4) Loopholes shouldn’t render privacy and data protection laws ineffective.

Across the world, privacy and data protection laws include exceptions that could render them ineffective. Wide and indiscriminate exceptions are a Trojan horse threatening the protection of personal data. Blanket exceptions for public institutions, law enforcement, intelligence agencies, political parties, small and medium enterprises and other actors, along with the poor regulation regarding the processing of data obtained from ‘public sources’, are currently threatening personal and sensitive data, to be used in ways we are unaware of and against our will. Another loophole is the lack of regulation of international data transfers, which allows governments and companies to move our data to jurisdictions with poor regulations, without any assessment of the adequacy of their systems.

5) Individuals need effective remedies against unlawful practices.

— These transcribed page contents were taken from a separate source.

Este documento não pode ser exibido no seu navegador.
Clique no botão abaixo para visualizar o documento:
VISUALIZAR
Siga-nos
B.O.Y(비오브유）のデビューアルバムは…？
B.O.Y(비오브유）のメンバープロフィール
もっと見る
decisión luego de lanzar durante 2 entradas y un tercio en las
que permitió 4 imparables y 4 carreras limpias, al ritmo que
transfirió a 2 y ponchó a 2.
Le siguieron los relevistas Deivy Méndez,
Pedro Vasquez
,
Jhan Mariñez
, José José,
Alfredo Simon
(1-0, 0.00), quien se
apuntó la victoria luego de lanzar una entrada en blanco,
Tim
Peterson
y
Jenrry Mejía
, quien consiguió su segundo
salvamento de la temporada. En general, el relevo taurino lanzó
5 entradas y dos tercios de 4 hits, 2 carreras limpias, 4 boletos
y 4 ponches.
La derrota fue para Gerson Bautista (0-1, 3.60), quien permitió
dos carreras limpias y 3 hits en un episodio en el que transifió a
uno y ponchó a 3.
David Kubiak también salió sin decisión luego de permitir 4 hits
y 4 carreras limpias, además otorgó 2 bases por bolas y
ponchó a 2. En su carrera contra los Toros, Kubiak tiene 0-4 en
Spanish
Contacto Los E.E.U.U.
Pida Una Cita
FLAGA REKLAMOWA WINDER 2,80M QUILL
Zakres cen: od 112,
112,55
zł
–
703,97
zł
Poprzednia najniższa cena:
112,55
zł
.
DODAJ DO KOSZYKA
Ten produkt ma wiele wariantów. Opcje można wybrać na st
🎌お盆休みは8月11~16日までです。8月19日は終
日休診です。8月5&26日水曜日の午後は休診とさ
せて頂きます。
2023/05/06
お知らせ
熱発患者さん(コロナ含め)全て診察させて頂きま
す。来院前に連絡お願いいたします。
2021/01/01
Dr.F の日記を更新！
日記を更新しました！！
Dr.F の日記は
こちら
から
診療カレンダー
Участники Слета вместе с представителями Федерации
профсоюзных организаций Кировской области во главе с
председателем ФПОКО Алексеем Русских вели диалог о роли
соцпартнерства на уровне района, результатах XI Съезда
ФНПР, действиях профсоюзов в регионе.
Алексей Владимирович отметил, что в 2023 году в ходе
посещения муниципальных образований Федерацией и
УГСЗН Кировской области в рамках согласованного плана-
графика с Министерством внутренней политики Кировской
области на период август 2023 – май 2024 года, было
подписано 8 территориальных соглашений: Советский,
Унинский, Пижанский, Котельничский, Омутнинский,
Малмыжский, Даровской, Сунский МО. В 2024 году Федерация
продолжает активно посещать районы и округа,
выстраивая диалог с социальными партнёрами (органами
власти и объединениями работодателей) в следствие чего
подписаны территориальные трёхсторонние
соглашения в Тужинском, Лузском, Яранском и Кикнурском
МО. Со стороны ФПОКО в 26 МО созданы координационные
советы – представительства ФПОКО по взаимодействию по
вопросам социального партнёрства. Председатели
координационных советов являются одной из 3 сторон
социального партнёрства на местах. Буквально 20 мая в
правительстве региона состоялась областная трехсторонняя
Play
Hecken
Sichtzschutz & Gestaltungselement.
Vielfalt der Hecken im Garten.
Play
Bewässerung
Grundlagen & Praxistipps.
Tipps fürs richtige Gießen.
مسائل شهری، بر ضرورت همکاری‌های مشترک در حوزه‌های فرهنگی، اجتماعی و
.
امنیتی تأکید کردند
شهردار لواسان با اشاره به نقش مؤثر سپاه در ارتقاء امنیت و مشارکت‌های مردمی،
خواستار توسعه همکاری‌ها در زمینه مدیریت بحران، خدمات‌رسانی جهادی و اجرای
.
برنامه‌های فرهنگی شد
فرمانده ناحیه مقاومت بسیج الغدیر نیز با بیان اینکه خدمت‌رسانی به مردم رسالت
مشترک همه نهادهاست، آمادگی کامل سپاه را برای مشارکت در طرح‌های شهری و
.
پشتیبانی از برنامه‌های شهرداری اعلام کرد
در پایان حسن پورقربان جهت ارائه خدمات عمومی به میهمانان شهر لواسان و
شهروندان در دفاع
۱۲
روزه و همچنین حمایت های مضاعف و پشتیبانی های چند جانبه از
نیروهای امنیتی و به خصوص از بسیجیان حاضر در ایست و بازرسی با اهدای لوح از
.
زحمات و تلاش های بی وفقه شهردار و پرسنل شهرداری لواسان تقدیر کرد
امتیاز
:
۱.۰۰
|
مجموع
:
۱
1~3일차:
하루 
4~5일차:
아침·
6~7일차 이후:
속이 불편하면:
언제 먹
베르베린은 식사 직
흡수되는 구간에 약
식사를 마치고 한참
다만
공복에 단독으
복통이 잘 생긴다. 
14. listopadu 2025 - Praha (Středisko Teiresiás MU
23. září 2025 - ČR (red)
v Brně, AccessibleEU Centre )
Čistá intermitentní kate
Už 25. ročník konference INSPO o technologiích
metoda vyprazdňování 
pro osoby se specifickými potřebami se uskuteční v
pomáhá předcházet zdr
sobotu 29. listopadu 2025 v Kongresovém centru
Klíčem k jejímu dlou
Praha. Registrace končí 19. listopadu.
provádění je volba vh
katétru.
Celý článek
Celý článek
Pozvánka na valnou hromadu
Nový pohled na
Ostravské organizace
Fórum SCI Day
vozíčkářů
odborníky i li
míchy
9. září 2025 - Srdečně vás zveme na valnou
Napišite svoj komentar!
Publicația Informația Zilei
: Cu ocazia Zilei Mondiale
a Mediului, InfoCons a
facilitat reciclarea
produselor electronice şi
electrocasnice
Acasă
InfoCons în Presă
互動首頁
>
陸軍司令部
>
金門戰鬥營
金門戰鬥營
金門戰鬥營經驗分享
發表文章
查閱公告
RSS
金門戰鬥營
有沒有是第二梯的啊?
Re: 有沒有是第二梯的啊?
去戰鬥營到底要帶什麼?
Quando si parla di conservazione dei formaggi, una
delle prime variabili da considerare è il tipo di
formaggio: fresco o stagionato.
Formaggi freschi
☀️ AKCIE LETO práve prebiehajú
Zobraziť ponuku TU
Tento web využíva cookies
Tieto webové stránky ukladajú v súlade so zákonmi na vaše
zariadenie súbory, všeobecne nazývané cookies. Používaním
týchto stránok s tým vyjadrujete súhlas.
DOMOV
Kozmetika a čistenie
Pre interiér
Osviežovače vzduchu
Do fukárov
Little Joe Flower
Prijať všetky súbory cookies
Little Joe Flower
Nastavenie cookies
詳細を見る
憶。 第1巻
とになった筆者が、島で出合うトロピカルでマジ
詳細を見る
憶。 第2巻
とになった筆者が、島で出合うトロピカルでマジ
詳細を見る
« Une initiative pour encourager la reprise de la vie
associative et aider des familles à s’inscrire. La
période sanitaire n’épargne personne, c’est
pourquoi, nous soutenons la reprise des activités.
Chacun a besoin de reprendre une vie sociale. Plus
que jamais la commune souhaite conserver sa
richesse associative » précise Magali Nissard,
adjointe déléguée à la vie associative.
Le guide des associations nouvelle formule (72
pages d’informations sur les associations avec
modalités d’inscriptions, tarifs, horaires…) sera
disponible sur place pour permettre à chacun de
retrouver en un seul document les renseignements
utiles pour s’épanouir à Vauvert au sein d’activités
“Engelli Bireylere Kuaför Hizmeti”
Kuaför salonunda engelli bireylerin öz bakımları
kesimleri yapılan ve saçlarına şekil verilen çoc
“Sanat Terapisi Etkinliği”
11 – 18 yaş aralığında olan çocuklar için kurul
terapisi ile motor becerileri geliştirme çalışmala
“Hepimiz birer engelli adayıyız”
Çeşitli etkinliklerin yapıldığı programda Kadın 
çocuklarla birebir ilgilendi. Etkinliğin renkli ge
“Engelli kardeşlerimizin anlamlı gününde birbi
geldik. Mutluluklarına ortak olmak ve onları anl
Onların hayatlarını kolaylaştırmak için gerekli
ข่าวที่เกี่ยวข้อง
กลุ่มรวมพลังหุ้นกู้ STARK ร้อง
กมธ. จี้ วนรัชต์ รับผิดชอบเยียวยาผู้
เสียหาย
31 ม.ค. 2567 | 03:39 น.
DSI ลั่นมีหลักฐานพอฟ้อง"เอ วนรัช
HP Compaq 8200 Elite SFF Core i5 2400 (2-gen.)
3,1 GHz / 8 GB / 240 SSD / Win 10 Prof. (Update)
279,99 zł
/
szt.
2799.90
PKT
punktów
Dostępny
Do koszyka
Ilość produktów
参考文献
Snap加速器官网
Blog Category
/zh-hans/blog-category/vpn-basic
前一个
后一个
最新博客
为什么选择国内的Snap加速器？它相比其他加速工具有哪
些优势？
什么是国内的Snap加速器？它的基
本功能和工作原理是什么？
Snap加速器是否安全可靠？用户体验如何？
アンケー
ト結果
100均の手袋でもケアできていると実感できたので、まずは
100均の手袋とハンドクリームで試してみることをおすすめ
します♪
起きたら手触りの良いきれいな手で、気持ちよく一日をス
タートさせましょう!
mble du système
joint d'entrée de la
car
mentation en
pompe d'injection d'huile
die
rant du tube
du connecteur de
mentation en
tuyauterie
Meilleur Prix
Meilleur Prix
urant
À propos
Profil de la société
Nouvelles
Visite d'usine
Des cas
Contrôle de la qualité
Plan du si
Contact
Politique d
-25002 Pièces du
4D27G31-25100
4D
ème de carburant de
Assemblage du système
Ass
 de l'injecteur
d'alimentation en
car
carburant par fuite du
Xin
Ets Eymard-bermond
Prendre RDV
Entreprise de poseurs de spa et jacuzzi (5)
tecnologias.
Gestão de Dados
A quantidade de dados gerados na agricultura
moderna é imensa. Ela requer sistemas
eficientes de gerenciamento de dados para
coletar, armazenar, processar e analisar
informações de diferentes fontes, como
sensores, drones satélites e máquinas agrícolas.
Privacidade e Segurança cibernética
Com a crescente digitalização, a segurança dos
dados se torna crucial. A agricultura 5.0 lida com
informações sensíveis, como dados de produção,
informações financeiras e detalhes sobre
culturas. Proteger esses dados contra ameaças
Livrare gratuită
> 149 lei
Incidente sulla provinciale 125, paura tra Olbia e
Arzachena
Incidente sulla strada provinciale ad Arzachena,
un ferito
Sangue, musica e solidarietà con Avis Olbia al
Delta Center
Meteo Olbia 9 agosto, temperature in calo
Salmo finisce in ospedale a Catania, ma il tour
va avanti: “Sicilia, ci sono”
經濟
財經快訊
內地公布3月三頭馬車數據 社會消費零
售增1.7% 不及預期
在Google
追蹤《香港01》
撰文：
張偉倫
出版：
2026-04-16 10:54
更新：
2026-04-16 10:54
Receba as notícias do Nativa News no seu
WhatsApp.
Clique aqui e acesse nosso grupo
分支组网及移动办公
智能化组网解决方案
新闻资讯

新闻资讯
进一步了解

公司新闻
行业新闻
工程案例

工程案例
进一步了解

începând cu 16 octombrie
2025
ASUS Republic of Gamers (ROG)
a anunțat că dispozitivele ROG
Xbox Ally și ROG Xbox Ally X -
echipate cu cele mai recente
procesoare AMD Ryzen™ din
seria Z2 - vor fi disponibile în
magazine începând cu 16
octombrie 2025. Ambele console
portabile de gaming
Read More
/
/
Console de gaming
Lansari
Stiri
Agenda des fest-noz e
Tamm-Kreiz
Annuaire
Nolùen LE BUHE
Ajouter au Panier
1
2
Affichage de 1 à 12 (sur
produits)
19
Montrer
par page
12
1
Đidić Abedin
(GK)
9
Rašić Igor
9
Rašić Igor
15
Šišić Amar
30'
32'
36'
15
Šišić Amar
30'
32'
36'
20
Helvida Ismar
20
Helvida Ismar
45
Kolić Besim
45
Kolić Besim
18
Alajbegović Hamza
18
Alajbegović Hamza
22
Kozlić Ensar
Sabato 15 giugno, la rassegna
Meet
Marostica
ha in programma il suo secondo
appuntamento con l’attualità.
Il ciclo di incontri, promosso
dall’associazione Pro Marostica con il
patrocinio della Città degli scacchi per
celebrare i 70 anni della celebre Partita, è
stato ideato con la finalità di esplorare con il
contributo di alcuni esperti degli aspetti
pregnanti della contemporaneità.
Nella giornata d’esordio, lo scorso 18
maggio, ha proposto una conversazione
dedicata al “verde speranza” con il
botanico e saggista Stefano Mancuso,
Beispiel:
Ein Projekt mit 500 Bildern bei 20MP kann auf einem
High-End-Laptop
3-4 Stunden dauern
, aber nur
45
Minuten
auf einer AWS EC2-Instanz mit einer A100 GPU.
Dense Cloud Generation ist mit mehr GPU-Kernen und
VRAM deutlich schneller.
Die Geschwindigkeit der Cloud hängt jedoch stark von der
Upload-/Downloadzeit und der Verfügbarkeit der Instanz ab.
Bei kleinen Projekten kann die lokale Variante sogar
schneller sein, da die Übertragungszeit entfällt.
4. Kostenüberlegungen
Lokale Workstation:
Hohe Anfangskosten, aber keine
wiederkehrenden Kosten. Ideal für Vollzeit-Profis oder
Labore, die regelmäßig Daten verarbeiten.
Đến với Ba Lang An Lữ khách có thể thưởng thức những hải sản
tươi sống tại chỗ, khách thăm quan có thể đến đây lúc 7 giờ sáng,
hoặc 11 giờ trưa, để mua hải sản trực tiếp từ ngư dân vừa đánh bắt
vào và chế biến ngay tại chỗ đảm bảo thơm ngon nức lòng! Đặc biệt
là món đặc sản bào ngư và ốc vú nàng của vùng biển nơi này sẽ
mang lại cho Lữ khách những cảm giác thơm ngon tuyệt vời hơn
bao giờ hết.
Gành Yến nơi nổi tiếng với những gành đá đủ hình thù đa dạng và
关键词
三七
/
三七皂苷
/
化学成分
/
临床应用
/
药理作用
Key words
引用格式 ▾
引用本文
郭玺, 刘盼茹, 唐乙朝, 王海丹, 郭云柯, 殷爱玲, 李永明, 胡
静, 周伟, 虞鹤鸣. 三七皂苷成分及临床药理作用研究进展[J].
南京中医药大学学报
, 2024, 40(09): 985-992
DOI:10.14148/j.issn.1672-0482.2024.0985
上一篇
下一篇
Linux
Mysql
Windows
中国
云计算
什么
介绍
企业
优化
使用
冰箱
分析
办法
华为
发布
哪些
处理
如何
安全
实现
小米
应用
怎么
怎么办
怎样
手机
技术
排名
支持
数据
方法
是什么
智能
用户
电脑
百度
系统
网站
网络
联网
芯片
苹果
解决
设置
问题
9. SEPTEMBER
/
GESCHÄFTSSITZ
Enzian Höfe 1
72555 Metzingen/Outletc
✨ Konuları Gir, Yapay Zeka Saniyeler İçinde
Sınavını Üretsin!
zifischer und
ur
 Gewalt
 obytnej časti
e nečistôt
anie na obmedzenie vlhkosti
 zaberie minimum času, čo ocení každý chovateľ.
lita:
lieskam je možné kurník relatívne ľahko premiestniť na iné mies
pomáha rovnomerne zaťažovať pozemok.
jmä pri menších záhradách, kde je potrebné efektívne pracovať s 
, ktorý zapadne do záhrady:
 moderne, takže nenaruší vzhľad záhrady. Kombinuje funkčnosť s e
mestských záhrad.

Even where data protection laws are in place, exercising data protection rights can be a burdensome task, especially when there are no data protection agencies, or when complaint mechanisms are obscure and/or expensive. That is why we need effective remedies, that not only address the current violation but also deter from similar scandals. Often individuals do not know that their data has been exploited and the harm is a degree (or more) removed from the visible impact. That is why there is need for procedures to allow non-profit organisations to pursue data protection infringements on their own initiatives and seek remedies to benefit all those affected.

6) Privacy is a fundamental right, not a commodity to trade away in international agreements.

Free trade agreements are increasingly addressing data an e-commerce issues, pushing narratives with ‘free flow of data’ as a default norm, enabling and encouraging massive and indiscriminate global data exploitation models, and pushing privacy and data protection rights into exceptions,presenting them as burdens which hinder innovation and prosperity. Trade negotiators should treat data as a fundamental right, not a commodity or a bargaining chip. Our rights should flow alongside our data throughout the data life cycle.

7) Data protection should not be an excuse to enable more surveillance.

What makes our data safer is the adoption, implementation and enforcement of comprehensive data protection laws, along with security policies and technical measures, nor forcing its sharing, and neither providing direct access to law enforcement agencies. These proposals to expand surveillance powers shouldn’t be used to justify the increasing processing of personal data, and threats of data exploitation and cybersecurity should also not be an excuse to increase State surveillance powers.